そんなヤマトの心境を知ってか知らずか、“あの人”は笠の下で緩やかな笑みを浮かべる。
「それにしてもヤマト、ずいぶんと腕を上げたね? 少し覗き見していたけど、驚かされてしまったよ」
「本当ですか!?」
「勿論さ。より鋭く重い太刀を放つための技は星の数ほどあるけれど、一番大事なのは刃に気を乗せることだ。熟練の武芸者でも難しいことに、今のヤマトは手を届かせつつある」
少年ヤマトを褒め称える言葉のようでありながら、その背後にいるヤマト自身を激励するような言葉。

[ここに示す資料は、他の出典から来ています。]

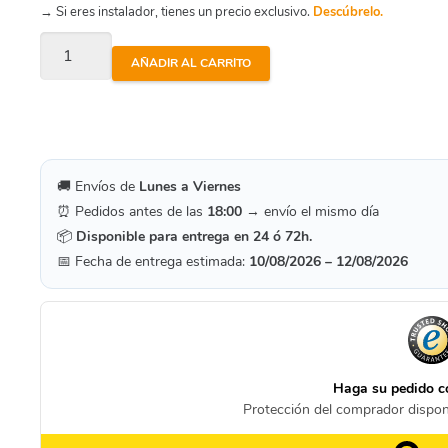
→ Si eres instalador, tienes un precio exclusivo.
Descúbrelo.
Cloro
AÑADIR AL CARRITO
Multifuncion
Liner
Pastillas
200Gr
🚚 Envíos de
Lunes a Viernes
5Kg
⏰ Pedidos antes de las
18:00
→ envío el mismo día
cantidad
📦
Disponible para entrega en 24 ó 72h.
📅 Fecha de entrega estimada:
10/08/2026 – 12/08/2026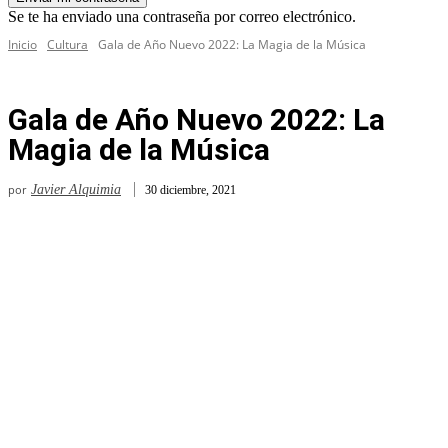
Se te ha enviado una contraseña por correo electrónico.
Inicio
Cultura
Gala de Año Nuevo 2022: La Magia de la Música
Gala de Año Nuevo 2022: La
Magia de la Música
por
Javier Alquimia
30 diciembre, 2021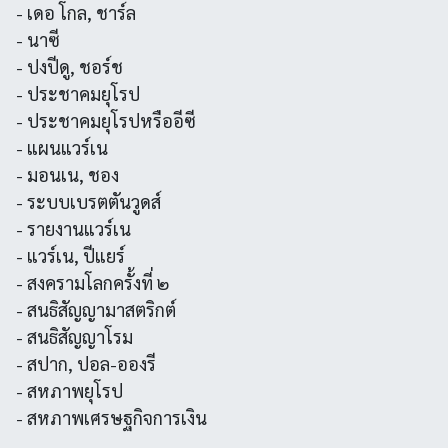
- เดอ โกล, ชาร์ล
- นาซี
- ปงปีดู, ชอร์ช
- ประชาคมยุโรป
- ประชาคมยุโรปหรืออีซี
- แผนแวร์เน
- มอนเน, ชอง
- ระบบเบรตตันวูดส์
- รายงานแวร์เน
- แวร์เน, ปีแยร์
- สงครามโลกครั้งที่ ๒
- สนธิสัญญามาสตริกต์
- สนธิสัญญาโรม
- สปาก, ปอล-อองรี
- สหภาพยุโรป
- สหภาพเศรษฐกิจการเงิน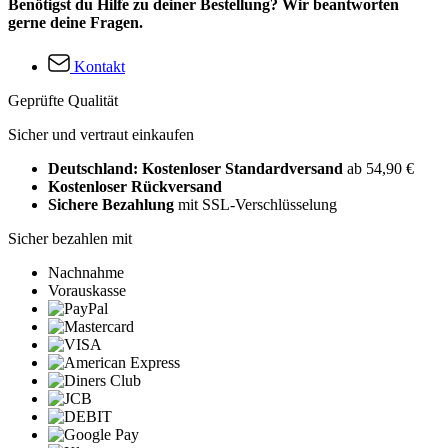
Benötigst du Hilfe zu deiner Bestellung? Wir beantworten
gerne deine Fragen.
Kontakt
Geprüfte Qualität
Sicher und vertraut einkaufen
Deutschland: Kostenloser Standardversand
ab 54,90 €
Kostenloser Rückversand
Sichere Bezahlung
mit SSL-Verschlüsselung
Sicher bezahlen mit
Nachnahme
Vorauskasse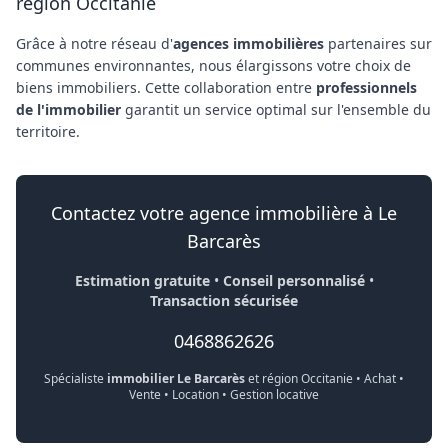
région Occitanie
Grâce à notre réseau d'
agences immobilières
partenaires sur
communes environnantes, nous élargissons votre choix de
biens immobiliers. Cette collaboration entre
professionnels
de l'immobilier
garantit un service optimal sur l'ensemble du
territoire.
Contactez votre agence immobilière à Le
Barcarès
Estimation gratuite
•
Conseil personnalisé
•
Transaction sécurisée
0468862626
Spécialiste
immobilier Le Barcarès
et région Occitanie • Achat •
Vente • Location • Gestion locative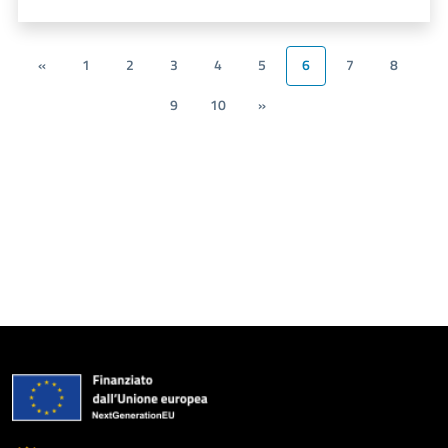
«
1
2
3
4
5
6
7
8
9
10
»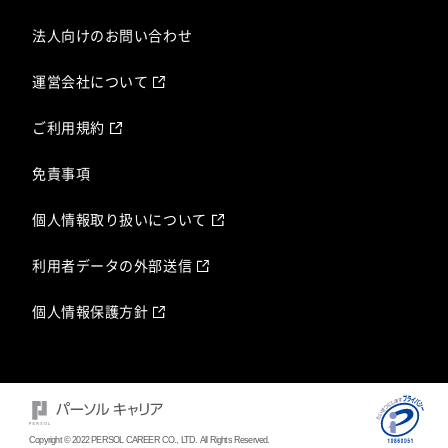
法人向けのお問い合わせ
運営会社について
ご利用規約
免責事項
個人情報取り扱いについて
利用者データの外部送信
個人情報保護方針
Copyright © 2022 PERSOL CAREER CO., LTD. All Rights Reserved.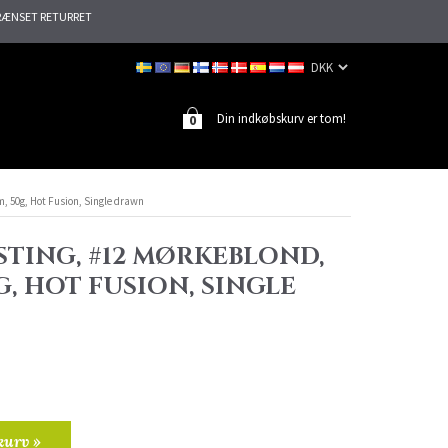
ÆNSET RETURRET
Din indkøbskurv er tom!
0
m, 50g, Hot Fusion, Single drawn
STING, #12 MØRKEBLOND,
G, HOT FUSION, SINGLE
kurv »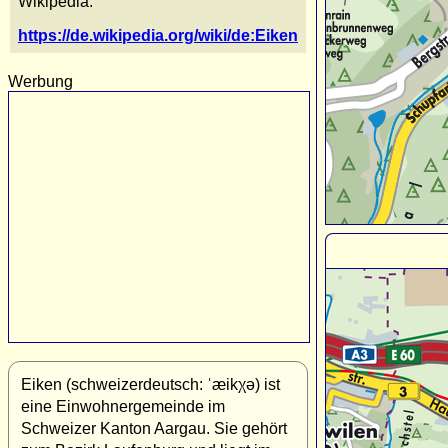
Wikipedia:
https://de.wikipedia.org/wiki/de:Eiken
Werbung
Eiken (schweizerdeutsch: ˈæikχə) ist
eine Einwohnergemeinde im
Schweizer Kanton Aargau. Sie gehört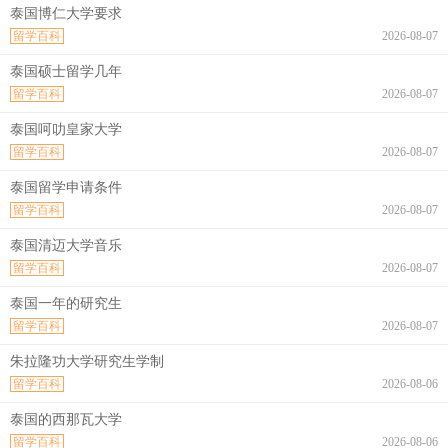
泰国博仁大学要求
留学百科
2026-08-07
泰国硕士留学几年
留学百科
2026-08-07
泰国呵叻皇家大学
留学百科
2026-08-07
泰国留学申请条件
留学百科
2026-08-07
泰国清迈大学音乐
留学百科
2026-08-07
泰国一年的研究生
留学百科
2026-08-07
朱拉隆功大学研究生学制
留学百科
2026-08-06
泰国的西那瓦大学
留学百科
2026-08-06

意識だけだというのに思わず背筋を正して、“あの人”の言葉に聞き入った。
「気、ですか?」
「里の先生とかに聞けば詳しく教えてくれるだろうけど、そう難しく考えることはない。要は、一太刀ずつに全霊を込めて打ちなさいということだ」
「……なるほど?」
「刀の道理を知り、戦いの術を身につけると、無意識に計算してしまうものなのさ。この相手はどの程度の力で斬ればよくて、どの技が最も効率的なのかとね。だが、ときには全てを忘れて我武者羅に打ち込むべき戦もある」
「全てを忘れて?」
「己の力と技が通用せず、どう足掻いても勝てそうにない相手と戦うときとか、全てが互角の好敵手に競り勝つときとか。己の気迫が物を言う戦いも、存外に多いものだ」
当時の少年ヤマトにはほとんど届いていない言葉だったが、今になってみればよく分かる。小綺麗な技の応酬は確かに重要だが、ときにそれを引っ繰り返せるほどには、気迫という不確かなものも肝要だ。

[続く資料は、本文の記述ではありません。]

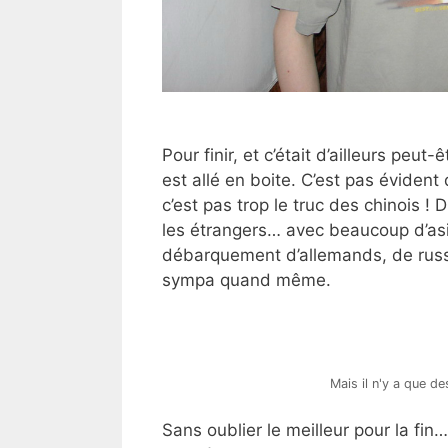
Pour finir, et c’était d’ailleurs peu
est allé en boite. C’est pas évident
c’est pas trop le truc des chinois !
les étrangers… avec beaucoup d’asi
débarquement d’allemands, de russe
sympa quand même.
Mais il n'y a que de
Sans oublier le meilleur pour la fin…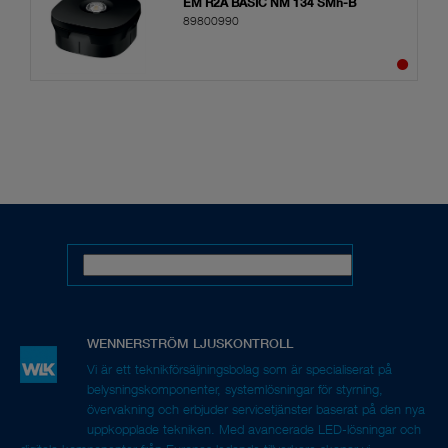
EM R2A BASIC NM 134 SMh-B
89800990
Vi är ett teknikförsäljningsbolag som är specialiserat på
belysningskomponenter, systemlösningar för styrning,
övervakning och erbjuder servicetjänster baserat på den nya
uppkopplade tekniken. Med avancerade LED-lösningar och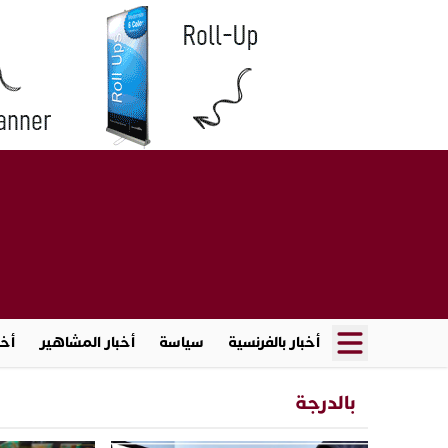
أخبار بالفرنسية
سياسة
أخبار المشاهير
أخب
بالدرجة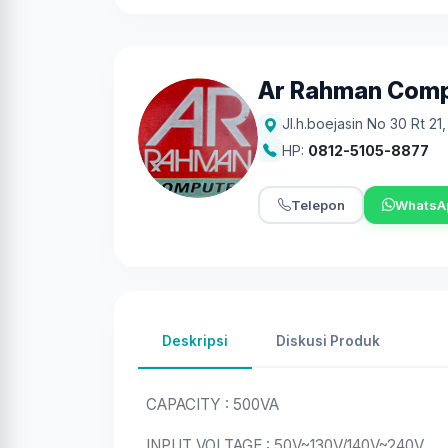
Ar Rahman Com
Jl.h.boejasin No 30 Rt 21
HP:
0812-5105-8877
Telepon
WhatsA
Deskripsi
Diskusi Produk
CAPACITY : 500VA
INPUT VOLTAGE : 50V~130V/140V~240V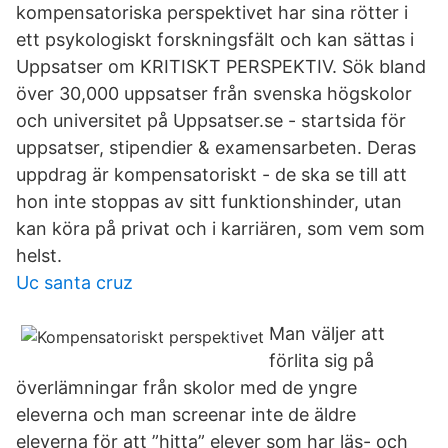
kompensatoriska perspektivet har sina rötter i
ett psykologiskt forskningsfält och kan sättas i
Uppsatser om KRITISKT PERSPEKTIV. Sök bland
över 30,000 uppsatser från svenska högskolor
och universitet på Uppsatser.se - startsida för
uppsatser, stipendier & examensarbeten. Deras
uppdrag är kompensatoriskt - de ska se till att
hon inte stoppas av sitt funktionshinder, utan
kan köra på privat och i karriären, som vem som
helst.
Uc santa cruz
Man väljer att
förlita sig på
överlämningar från skolor med de yngre
eleverna och man screenar inte de äldre
eleverna för att ”hitta” elever som har läs- och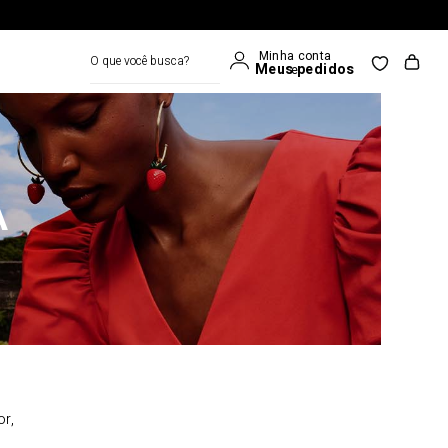
O que você busca?
A
or,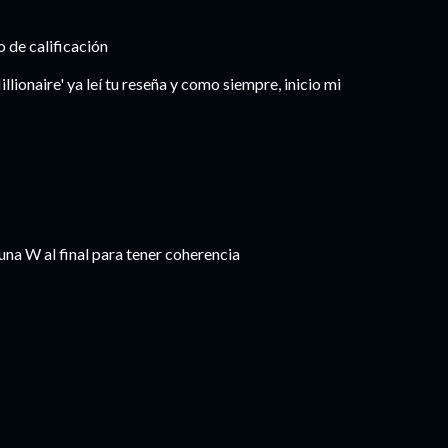
o de calificación
ionaire' ya leí tu reseña y como siempre, inicio mi
una W al final para tener coherencia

とは言え、それを今のヤマトがどれほど痛感したところで、少年ヤマトの心持ちが変わる訳でもない。小難しい顔をして考え込んだ少年ヤマトだが、やがて小首を傾げる。
「よく分かりません」
「ふふっ、それでいいのさ。技を知り刃を知り戦を知り、そうして改めて気づくべきことだ。今のヤマトは、とにかく刀の技を身に着けて、その道理を会得することに専心するべきだ」
「……よく分からないですけど、分かりました」
どことなくはぐらかされているような心地のまま、曖昧な表情で頷く。
そんな少年ヤマトの顔が余程面白かったのか、“あの人”が年月を感じさせない朗らかな笑い声を上げるのを最後に。
夢の世界に再び白光が入り込み、景色が崩れていった。